#### INSTRUCTIONS FOR THE TASK:
This exercise asks for every line of the material that includes the word "Brand".

#### RECORDS FOR THIS TASK:
○ ○ ○ ○
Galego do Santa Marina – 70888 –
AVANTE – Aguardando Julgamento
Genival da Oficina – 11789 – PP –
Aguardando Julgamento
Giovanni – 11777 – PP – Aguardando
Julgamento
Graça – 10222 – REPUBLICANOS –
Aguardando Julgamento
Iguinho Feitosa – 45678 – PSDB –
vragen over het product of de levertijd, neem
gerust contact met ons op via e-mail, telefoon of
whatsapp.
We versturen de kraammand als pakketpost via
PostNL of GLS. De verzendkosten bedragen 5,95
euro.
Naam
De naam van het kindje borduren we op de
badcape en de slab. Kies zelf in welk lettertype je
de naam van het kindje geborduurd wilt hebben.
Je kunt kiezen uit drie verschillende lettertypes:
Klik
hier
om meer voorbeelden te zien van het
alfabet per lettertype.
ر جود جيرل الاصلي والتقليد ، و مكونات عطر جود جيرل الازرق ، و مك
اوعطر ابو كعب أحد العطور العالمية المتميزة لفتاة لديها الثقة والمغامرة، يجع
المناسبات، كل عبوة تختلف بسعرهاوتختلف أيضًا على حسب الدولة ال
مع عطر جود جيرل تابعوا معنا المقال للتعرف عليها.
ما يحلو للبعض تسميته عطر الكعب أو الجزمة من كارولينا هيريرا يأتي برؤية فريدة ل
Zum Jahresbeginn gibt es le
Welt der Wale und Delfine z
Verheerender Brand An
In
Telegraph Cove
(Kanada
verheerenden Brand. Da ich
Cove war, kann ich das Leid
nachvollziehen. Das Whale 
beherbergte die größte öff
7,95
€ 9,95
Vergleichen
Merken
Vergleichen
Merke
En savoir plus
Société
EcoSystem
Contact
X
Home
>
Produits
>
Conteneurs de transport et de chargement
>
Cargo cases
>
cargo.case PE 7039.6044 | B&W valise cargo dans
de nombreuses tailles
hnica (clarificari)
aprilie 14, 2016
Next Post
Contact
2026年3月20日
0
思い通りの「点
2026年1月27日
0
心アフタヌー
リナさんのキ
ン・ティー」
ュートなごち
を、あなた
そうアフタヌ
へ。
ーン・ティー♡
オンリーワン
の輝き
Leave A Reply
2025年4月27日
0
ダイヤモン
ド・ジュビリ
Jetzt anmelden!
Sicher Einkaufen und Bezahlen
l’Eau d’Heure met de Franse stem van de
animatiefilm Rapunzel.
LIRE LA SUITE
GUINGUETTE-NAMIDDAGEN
○ ○ ○ ○
#### REPLY:
Verheerender Brand An
verheerenden Brand. Da ich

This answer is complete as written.